Todo ser humano tem fome de pão e de beleza. O que compete ao Estado, ao poder público, à política, é garantir o direito ao pão. Saciar as pessoas todas, ainda mais em uma sociedade injusta e desigual como a nossa. A beleza fica nesse elemento da subjetividade. É claro que o Estado e o poder público têm que garantir a todos o acesso à cultura, que está junta, inclusive, com o acesso à educação. Mas, no que diz respeito à isso, o pão, inclusive o pão da cultura, é dever do Estado e deve estar na Constituição. O elemento da felicidade individual e psicológica aí é assunto privado de cada um.
Quem é conta a emenda argumenta que o Estado já é incapaz de garantir direitos como a educação e a saúde. Como vai assegurar algo tão subjetivo como a felicidade?

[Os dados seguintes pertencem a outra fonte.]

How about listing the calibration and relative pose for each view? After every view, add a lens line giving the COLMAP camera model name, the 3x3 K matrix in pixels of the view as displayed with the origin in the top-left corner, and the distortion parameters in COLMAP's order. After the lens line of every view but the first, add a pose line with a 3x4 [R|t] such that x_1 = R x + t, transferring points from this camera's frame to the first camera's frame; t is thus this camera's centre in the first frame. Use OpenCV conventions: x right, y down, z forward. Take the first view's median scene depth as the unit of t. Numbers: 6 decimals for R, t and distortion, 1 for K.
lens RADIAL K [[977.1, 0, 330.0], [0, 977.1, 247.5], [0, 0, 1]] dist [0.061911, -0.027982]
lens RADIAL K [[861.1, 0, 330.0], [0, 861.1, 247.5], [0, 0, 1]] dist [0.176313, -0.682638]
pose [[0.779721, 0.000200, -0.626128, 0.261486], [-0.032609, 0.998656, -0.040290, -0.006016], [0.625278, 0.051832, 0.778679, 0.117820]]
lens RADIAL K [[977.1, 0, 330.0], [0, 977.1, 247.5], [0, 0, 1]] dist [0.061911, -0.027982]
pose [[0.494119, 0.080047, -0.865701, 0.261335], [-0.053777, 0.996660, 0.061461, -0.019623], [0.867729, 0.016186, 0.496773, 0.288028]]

Eu acredito que aqueles que não têm entusiasmo pela proposta vão dizer que ela é inócua, que ela é simbólica, que ela não tem conseqüência prática, mas não para fazer um movimento de resistência ou oposição a essa emenda constitucional. Podem apenas não valorizá-la. E qualquer argumento que for apresentado nesse sentido vai merecer o contra-argumento de que a inserção do direito à felicidade está na declaração de independência dos Estados Unidos, de 1776, e é uma felicidade que a gente está vinculando à fruição dos direitos sociais que já estão assegurados pelo menos no texto da Constituição. Falta muito para assegurá-los na prática para todos os brasileiros. Com essa perspectiva da busca da felicidade através da garantia do direito elementar da educação, casa, da moradia e do trabalho, da vida digna, a gente consegue superar qualquer resistência.
Comparado a outras propostas, a PEC da felicidade é só mais uma proposta que chega ao Congresso para aguardar uma longa tramitação ou o senhor acredita que ela irá realmente ter possibilidades de ganhar a adesão dos parlamentares, inclusive para ter uma tramitação mais acelerada?

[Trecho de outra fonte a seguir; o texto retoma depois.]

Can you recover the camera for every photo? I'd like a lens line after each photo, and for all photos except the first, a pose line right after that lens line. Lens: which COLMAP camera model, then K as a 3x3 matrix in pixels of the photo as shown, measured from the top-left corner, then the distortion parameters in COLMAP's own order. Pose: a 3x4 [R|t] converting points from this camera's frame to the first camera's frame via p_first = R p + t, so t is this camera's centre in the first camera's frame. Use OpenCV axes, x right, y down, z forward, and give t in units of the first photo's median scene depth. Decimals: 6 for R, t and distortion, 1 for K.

Já tivemos uma audiência pública no Senado, que foi muito rica e interessante, e provocou uma discussão que não é muito usual no parlamento. Inclusive sobre o que é a felicidade, o que é o bem estar. O filósofo Freud, em 1930, escreveu um texto muito importante falando do mal estar na cultura, dizendo que os valores da vida passaram a ser o prestígio, o sucesso, o poder e o dinheiro. Isso na verdade amplia a angústia humana. Então, a gente vai poder fazer uma discussão que a sociedade do consumo contínuo mascara. Ver o sentido mais profundo dos valores materiais que levam à felicidade do ser humano. Hoje você tem muitos bens materiais, mas nunca como antes se vendeu tanto psicotrópico, barbitúrico e calmante. Algo está errado. Há um mal-estar também agora, tantos anos depois, tantas décadas depois que Freud denunciou essa situação ainda na primeira metade do século passado. Então esse debate vai ser muito bom. Agora, eu insisto… eu não vejo que haja muita resistência à PEC a não ser a resistência da inércia, de achar que colocar a busca da felicidade na Constituição não seja algo importante.

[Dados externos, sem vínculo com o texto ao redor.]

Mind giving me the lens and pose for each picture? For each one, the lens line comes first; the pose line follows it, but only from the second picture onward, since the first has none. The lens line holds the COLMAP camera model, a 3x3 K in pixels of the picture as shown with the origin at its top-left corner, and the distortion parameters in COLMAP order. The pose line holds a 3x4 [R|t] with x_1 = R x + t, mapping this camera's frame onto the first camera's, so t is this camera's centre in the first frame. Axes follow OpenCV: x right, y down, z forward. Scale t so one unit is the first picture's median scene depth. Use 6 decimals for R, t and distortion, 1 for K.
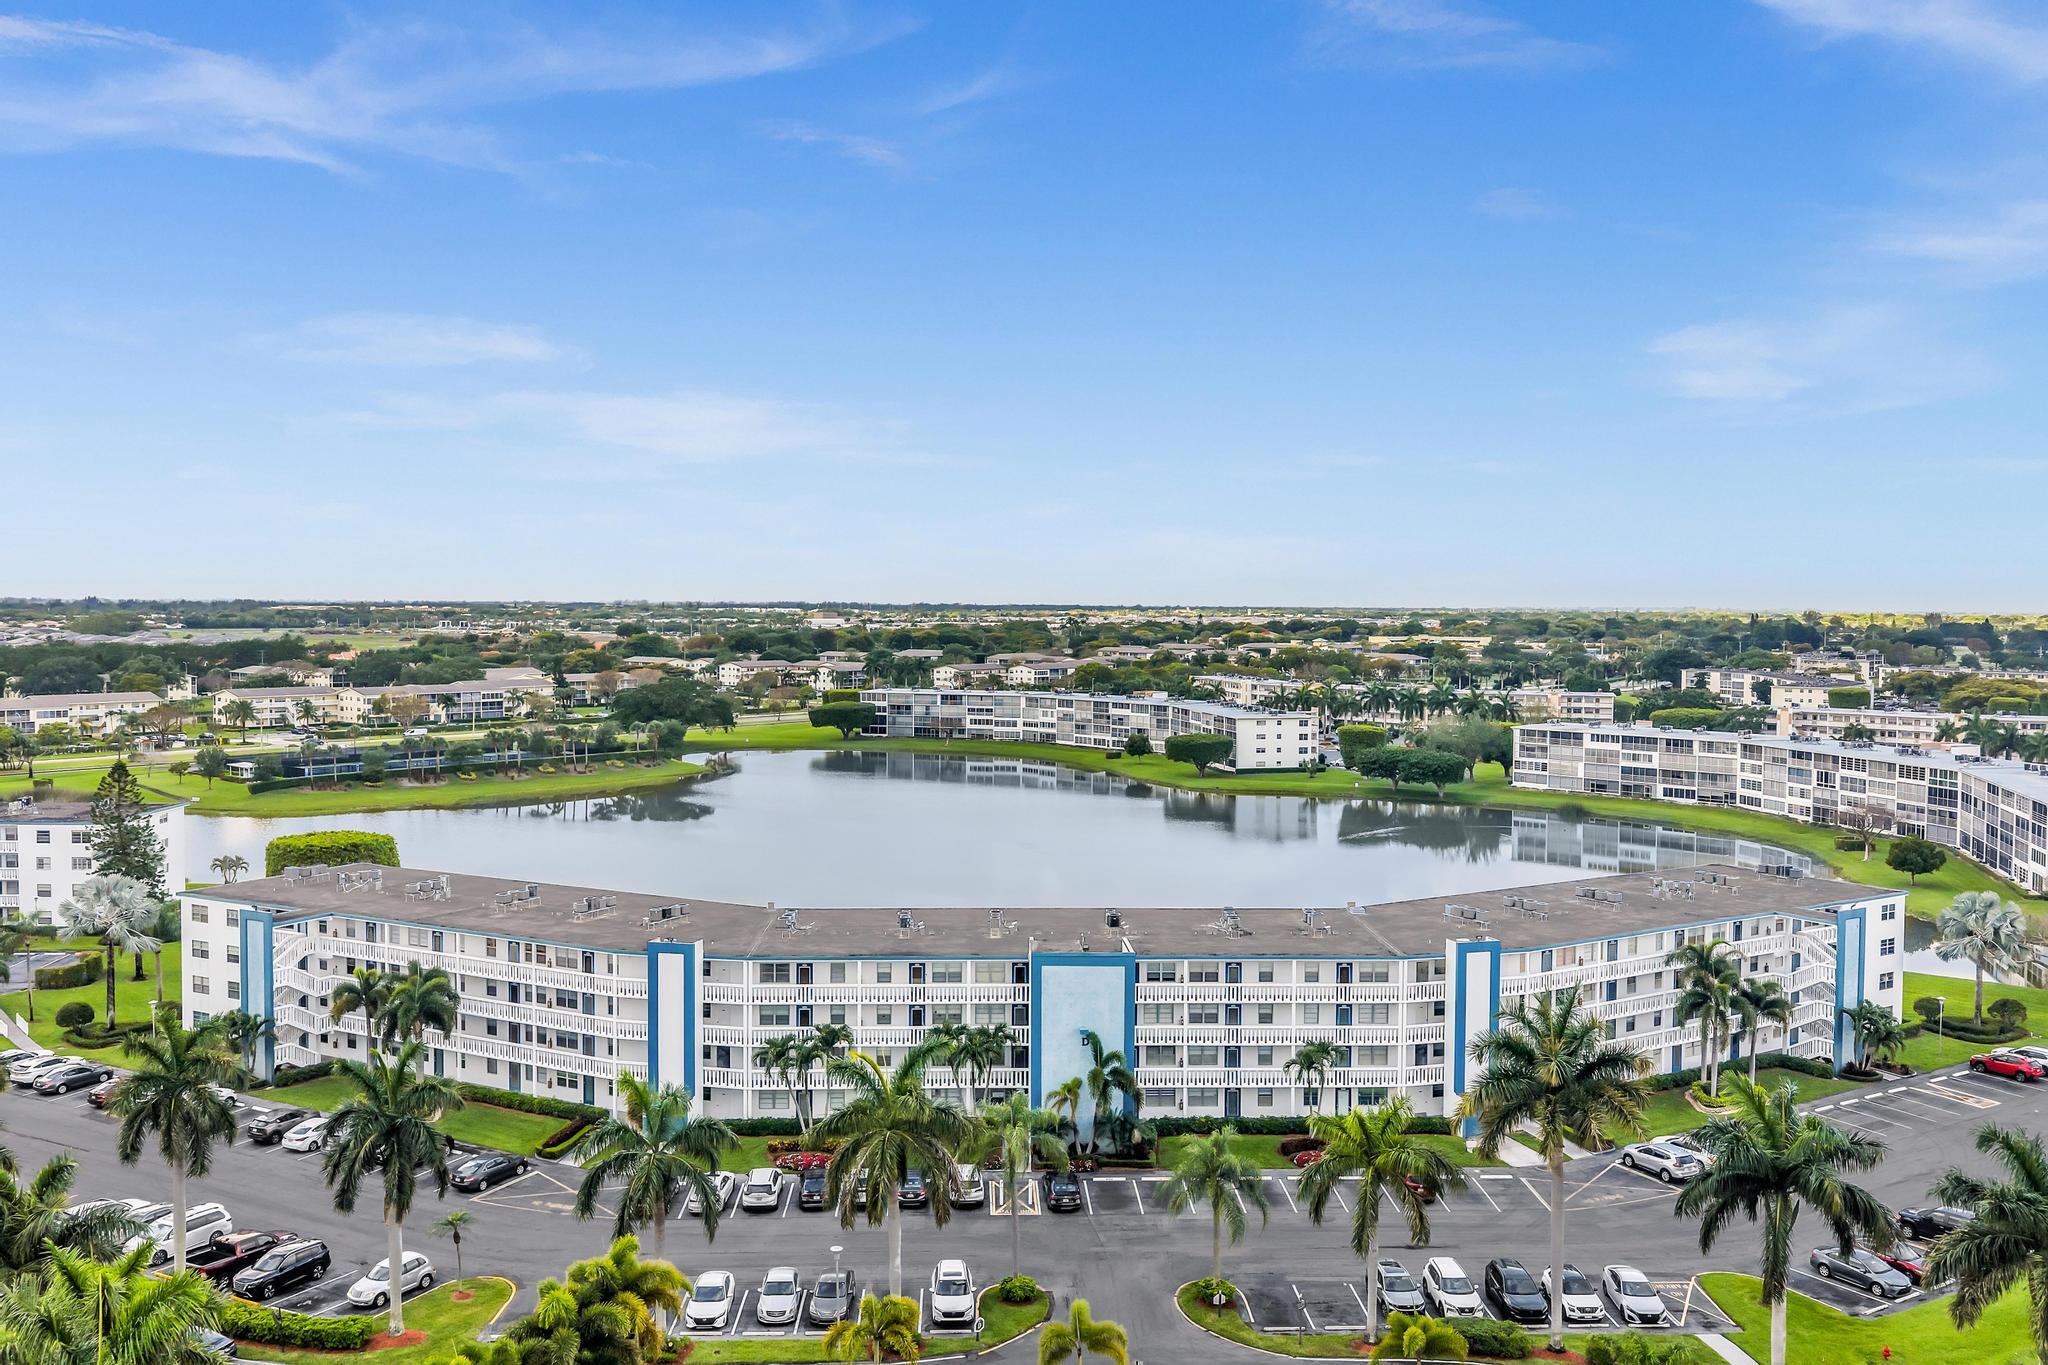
lens RADIAL K [[1662.2, 0, 1021.3], [0, 1662.2, 693.9], [0, 0, 1]] dist [0.028010, -0.048824]
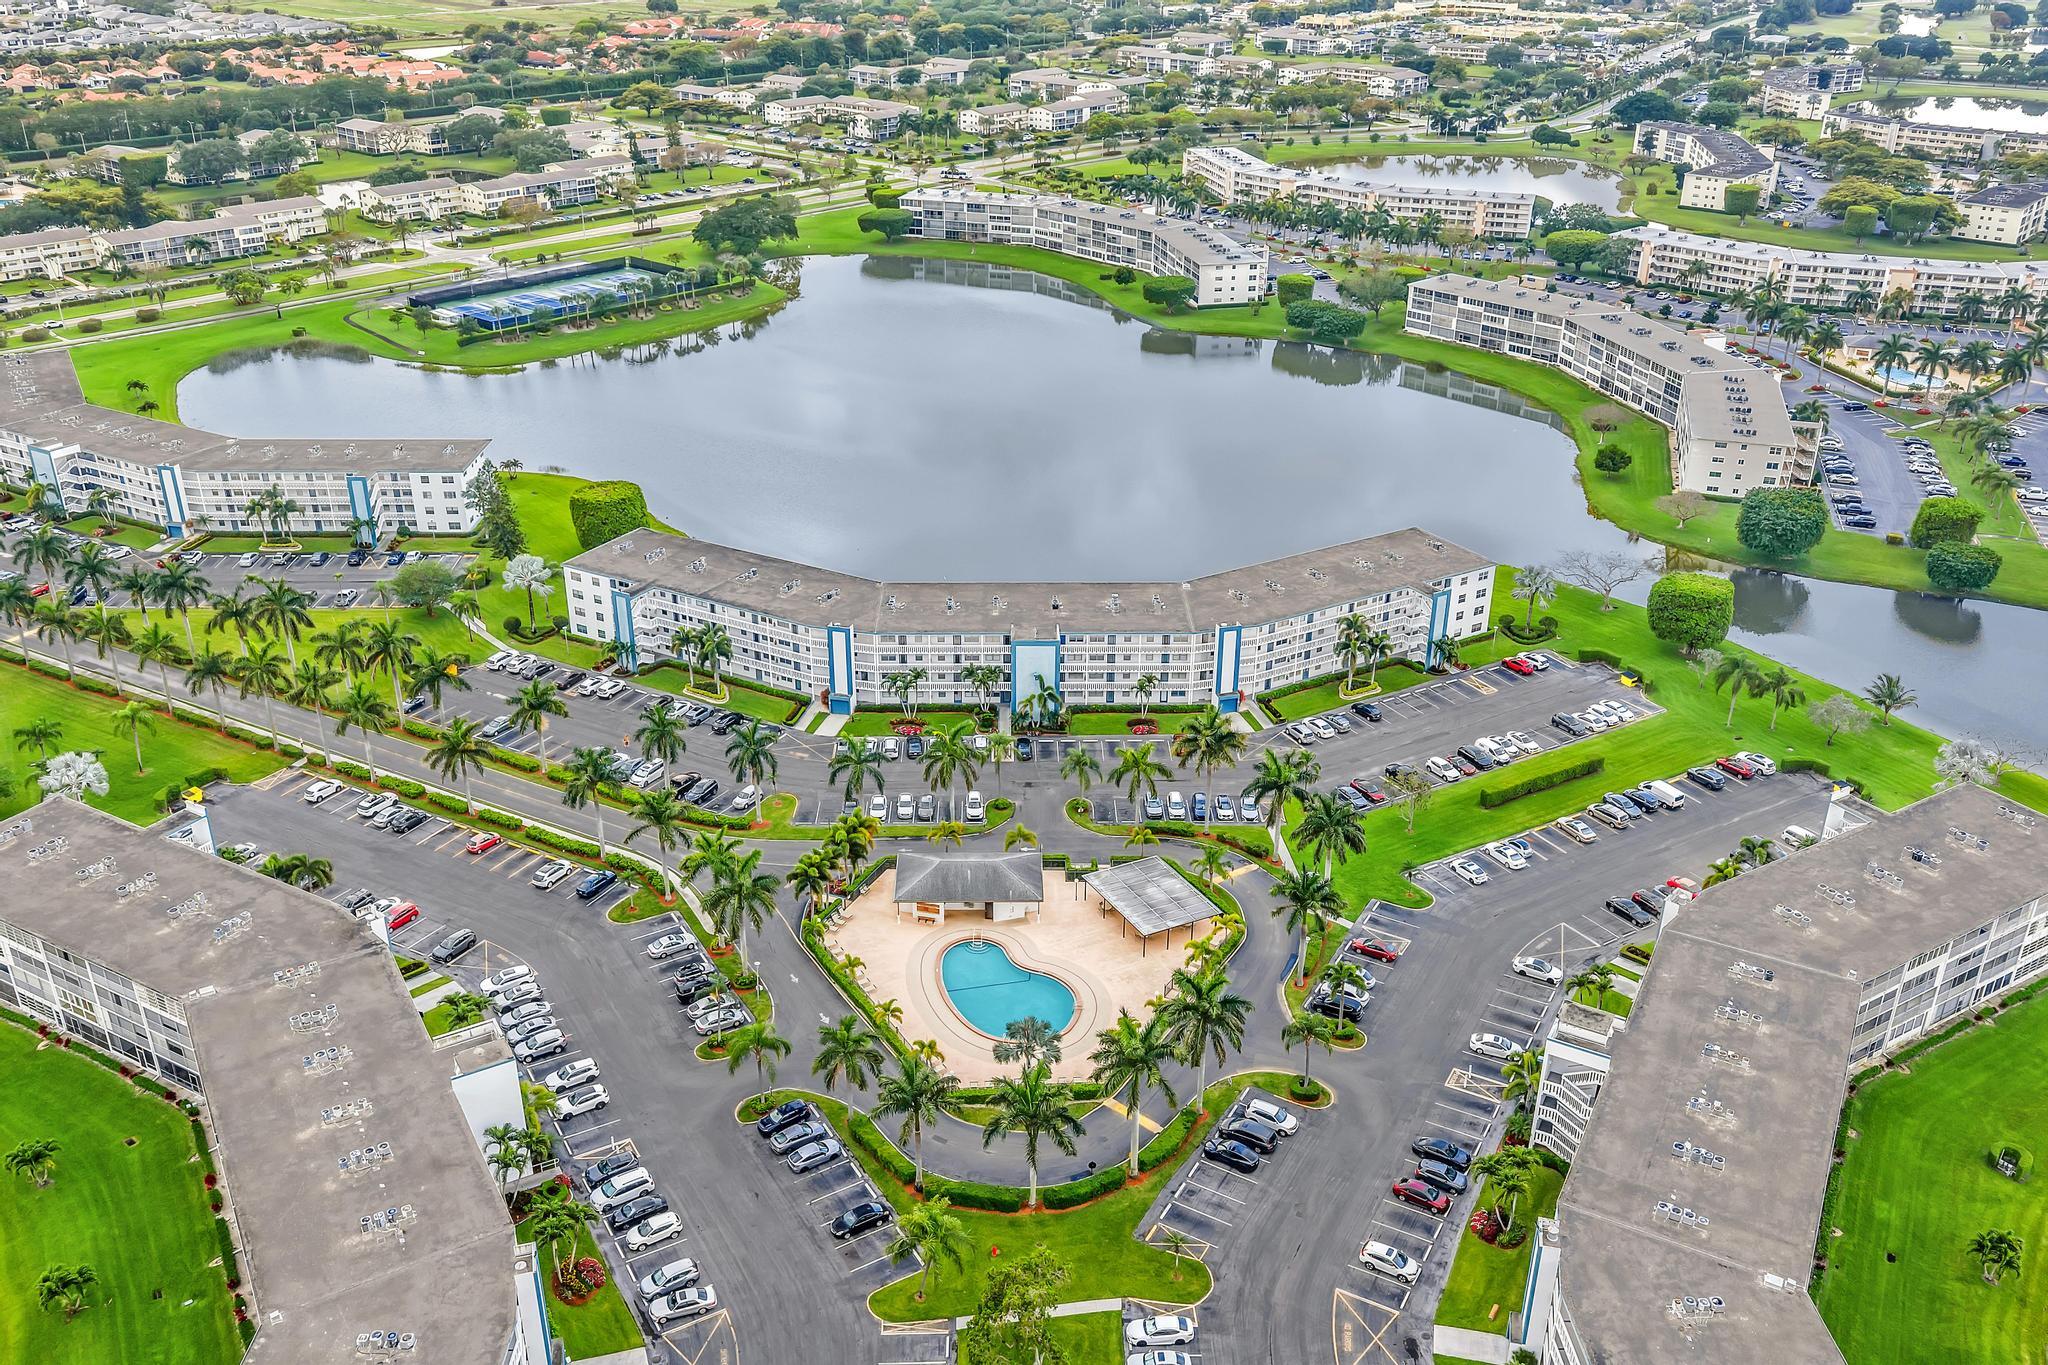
lens RADIAL K [[1662.2, 0, 1021.3], [0, 1662.2, 693.9], [0, 0, 1]] dist [0.028010, -0.048824]
pose [[0.999825, 0.008669, -0.016584, 0.019208], [-0.001260, 0.915403, 0.402536, -0.223267], [0.018671, -0.402445, 0.915254, -0.338831]]
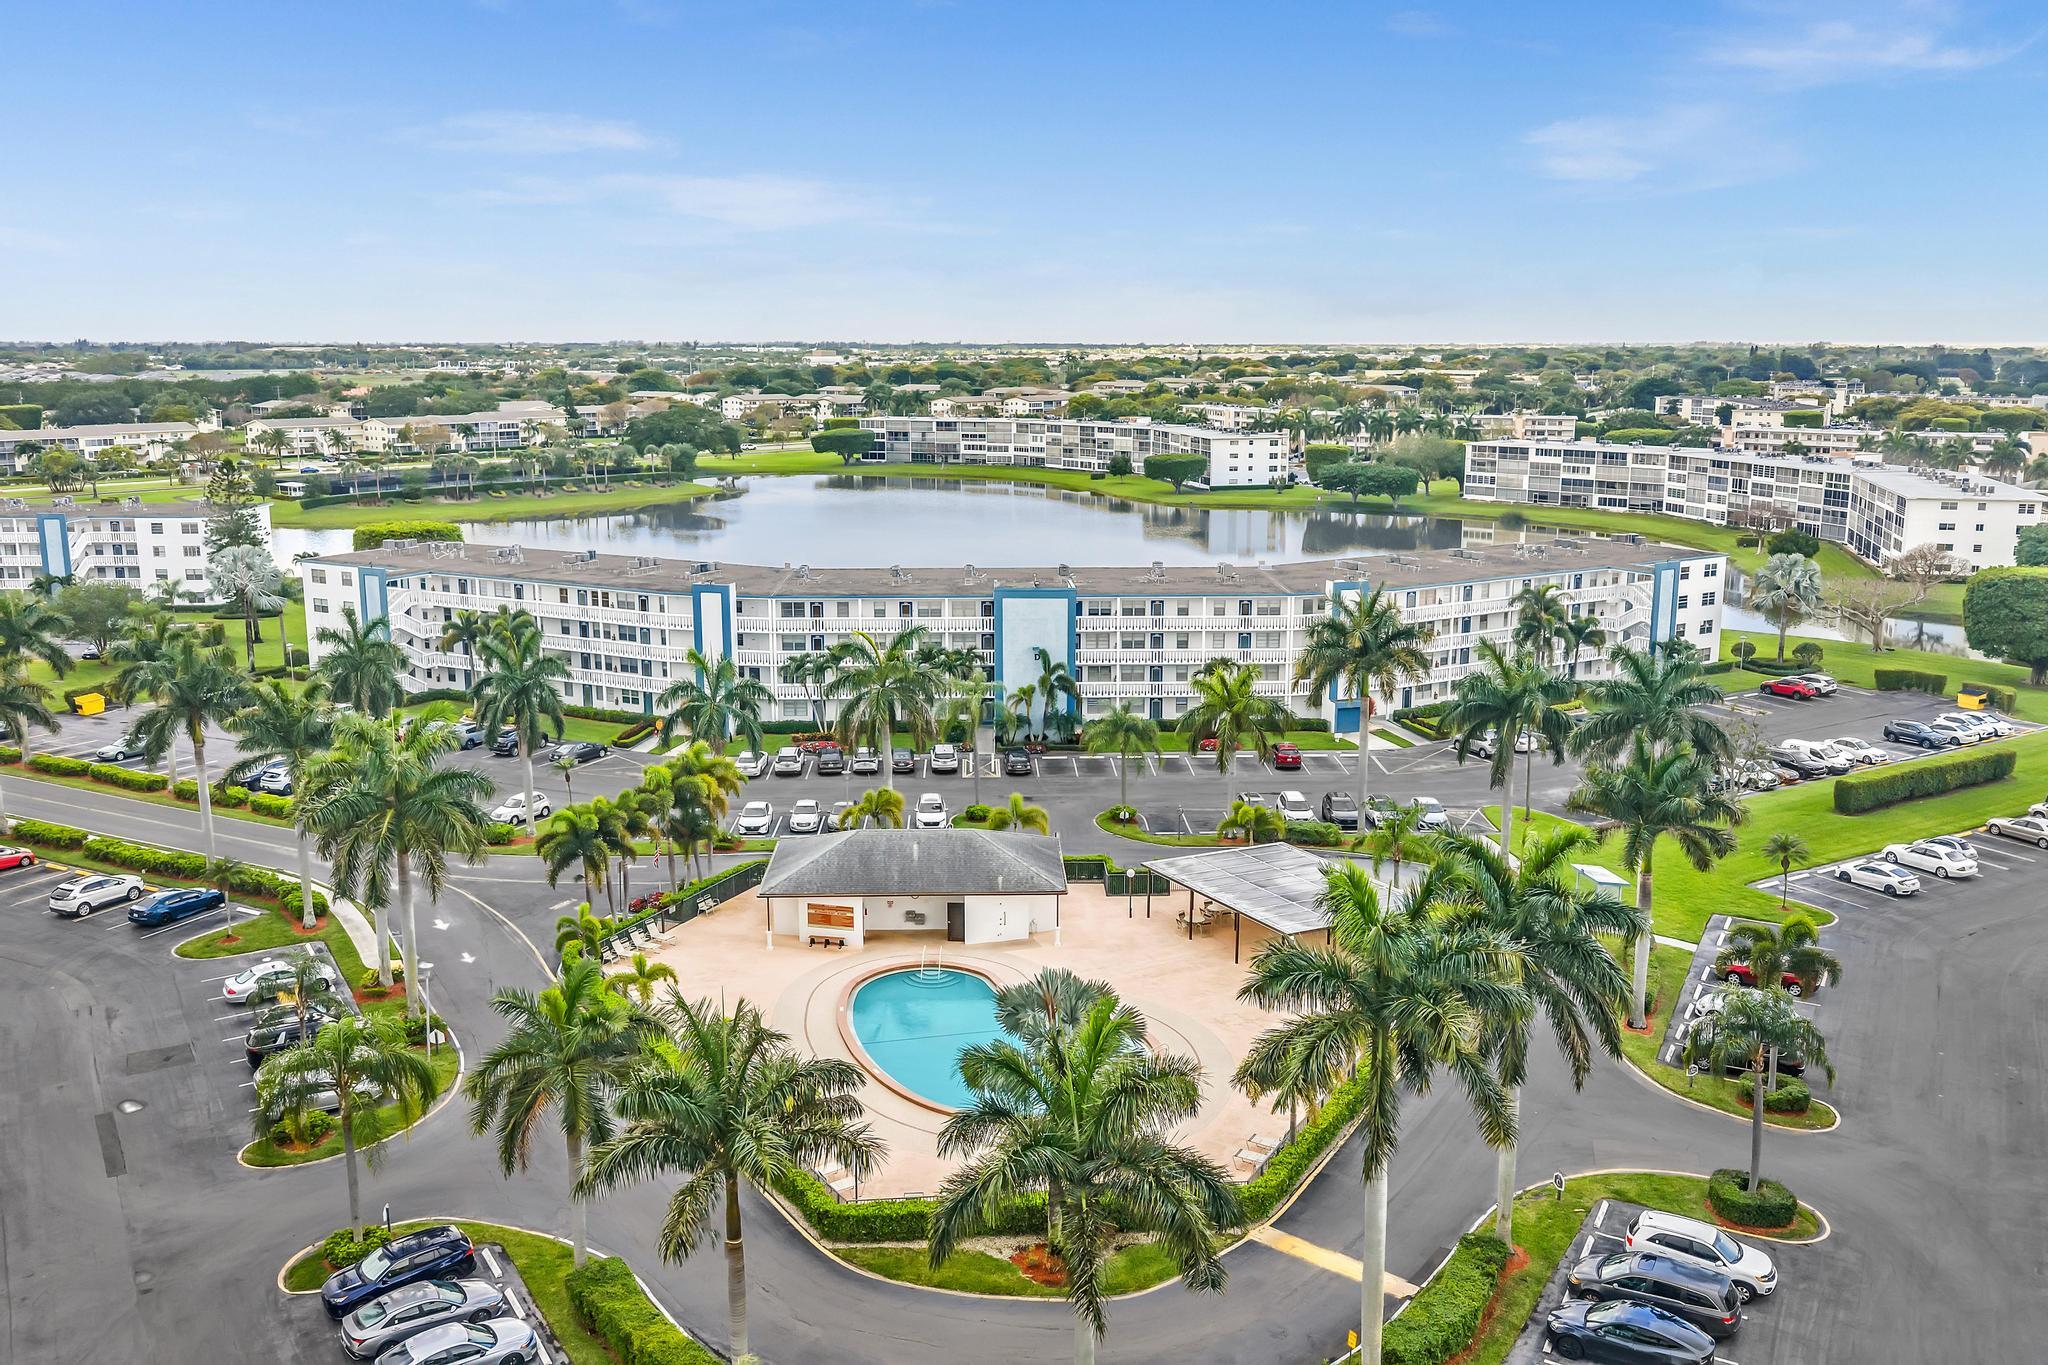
lens RADIAL K [[1662.2, 0, 1021.3], [0, 1662.2, 693.9], [0, 0, 1]] dist [0.028010, -0.048824]
pose [[0.999984, -0.004955, -0.002588, 0.010416], [0.005292, 0.988251, 0.152747, 0.014666], [0.001801, -0.152758, 0.988262, -0.095419]]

Então o senhor acredita que o Legislativo estava em dívida? Os deputados e senadores já deveriam ter se posicionado para garantir a felicidade na forma de Lei à sociedade?
Sem dúvida alguma. Eu sou autor de um projeto que recupera o lema positivista original e recoloca na bandeira brasileira o amor, pois o lema é o amor por princípio, a ordem por base e o progresso por fim. Ficou só a ordem e o progresso. E na prática da história republicana funciona da seguinte forma: ordem para os de baixo, progresso só para uns poucos de cima. Ou seja, é preciso colocar amor na bandeira. A mesma coisa eu posso dizer sobre a busca pela felicidade, que tem mais concretude até do que o simbólico do amor na bandeira. Então, eu acho que a gente vai conseguir e deve passar essa ideia adiante.